The evolution of PDGF/VEGF growth factors

Our pre-print about the evolution of PDGF/VEGF growth factors is out!

We have uploaded a preprint of our most recent manuscript about the evolution of PDGF/VEGF growth factors to bioRxiv. We comprehensively analyzed the PDGF/VEGF part of the proteome in all animal species for which data is available. We have had some of this data already for a while, but now we enhance it with a detailed look at fishes. The vascular biology of fishes has become even more facinating after the publication of Das et al. earlier this year (read more about this exceptional piece of work here: https://jeltsch.org/zebrafish_SVS).
The remarkable heterogeneity of vascular systems in fishes seems to be supported by a similar extensive heterogeneity at the molecular level. Often, but not always can this genetic heterogeneity be traced back to whole genome duplications. Fishes tolerate full genome duplications better than mammals. At least there have been quite a few such duplications in various branches of the fish phylogenetic tree resulting in polyploid or even tetraploid species. That has resulted in some fish species featuring 4 times as many PDGF/VEGF genes compared to humans, and much more opportunities to diversify the functions of these molecules.

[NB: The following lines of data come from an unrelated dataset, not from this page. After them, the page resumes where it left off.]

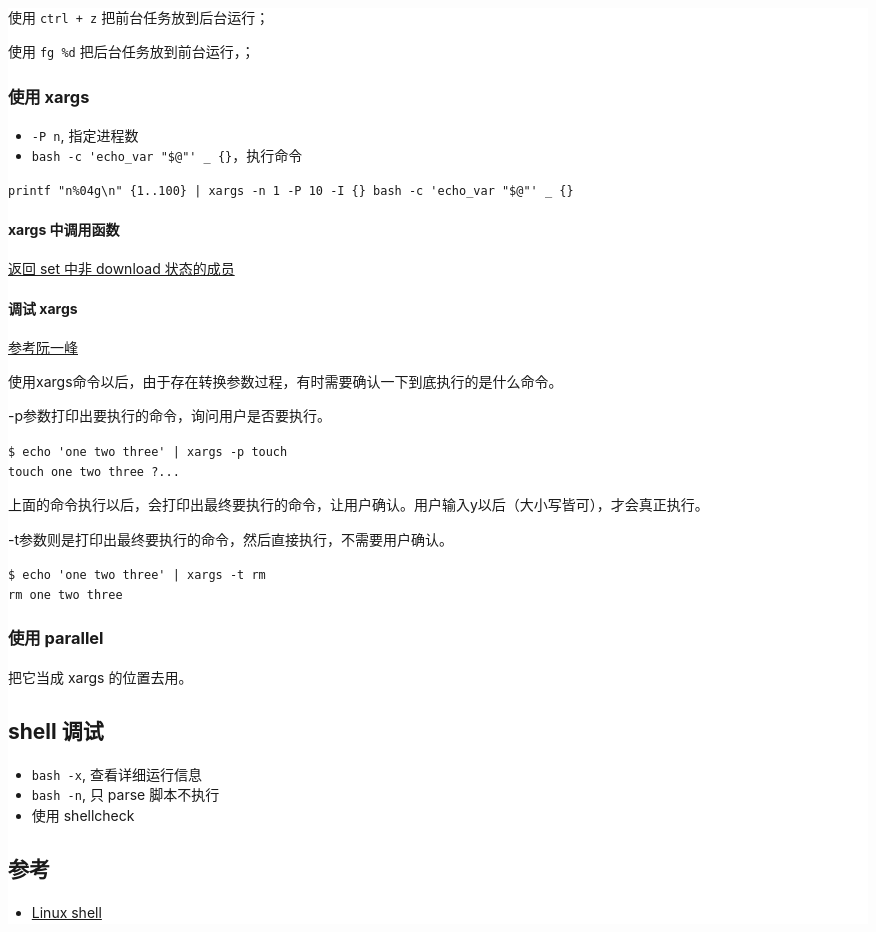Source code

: 使用 `ctrl + z` 把前台任务放到后台运行；

使用 `fg %d` 把后台任务放到前台运行，；

### 使用 xargs
+ `-P n`, 指定进程数
+ `bash -c 'echo_var "$@"' _ {}`，执行命令
```shell 
printf "n%04g\n" {1..100} | xargs -n 1 -P 10 -I {} bash -c 'echo_var "$@"' _ {}
```

#### xargs 中调用函数
[返回 set 中非 download 状态的成员](https://gist.github.com/kougazhang/3964a163a649da7f8aa770eae0971c6d)

#### 调试 xargs
[参考阮一峰](http://www.ruanyifeng.com/blog/2019/08/xargs-tutorial.html)

使用xargs命令以后，由于存在转换参数过程，有时需要确认一下到底执行的是什么命令。

-p参数打印出要执行的命令，询问用户是否要执行。
```shell 
$ echo 'one two three' | xargs -p touch
touch one two three ?...
```

上面的命令执行以后，会打印出最终要执行的命令，让用户确认。用户输入y以后（大小写皆可），才会真正执行。

-t参数则是打印出最终要执行的命令，然后直接执行，不需要用户确认。
```shell 
$ echo 'one two three' | xargs -t rm
rm one two three
```

### 使用 parallel
把它当成 xargs 的位置去用。

## shell 调试
+ `bash -x`, 查看详细运行信息
+ `bash -n`, 只 parse 脚本不执行
+ 使用 shellcheck

## 参考
+ [Linux shell](https://github.com/kougazhang/bash-tutorial)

The very first PDGF/VEGF-like molecule appeared likely more than 800 Million years ago during the Precambrian period when marine organisms started to show signs of tissue organization. If we set out to reconstruct this molecule, it would look remarkably similar to a modern VEGF-C. Specifically the C-terminal "silk homology domain" seems to have been invented early on in evolution. In fact, a large number of extant morphologically simple organisms feature such VEGF-C-like molecules still today (e.g. the nematode C. elegans).  

Beyond these insights into the evolution of PDGFs and VEGFs, there are some useful take-home messages for vascular biologists: For example, we did not find any functional VEGF-B genes in birds. Similarly, there seem to be no PlGFs in amphibians. Then, on the other hand, the VEGF-Fs - identified from snake venoms - appear to exist more broadly also in non-venomous lizards. This poses some limitations on some animal models (Xenopus, CAM assay), but it would be nice to know what VEGF-F is doing in geckos...

Have a look at the manuscript and please comment or criticize, if you have any thoughts! The idea is to make this manuscript still a bit better before submitting it to a journal for the traditional peer-review.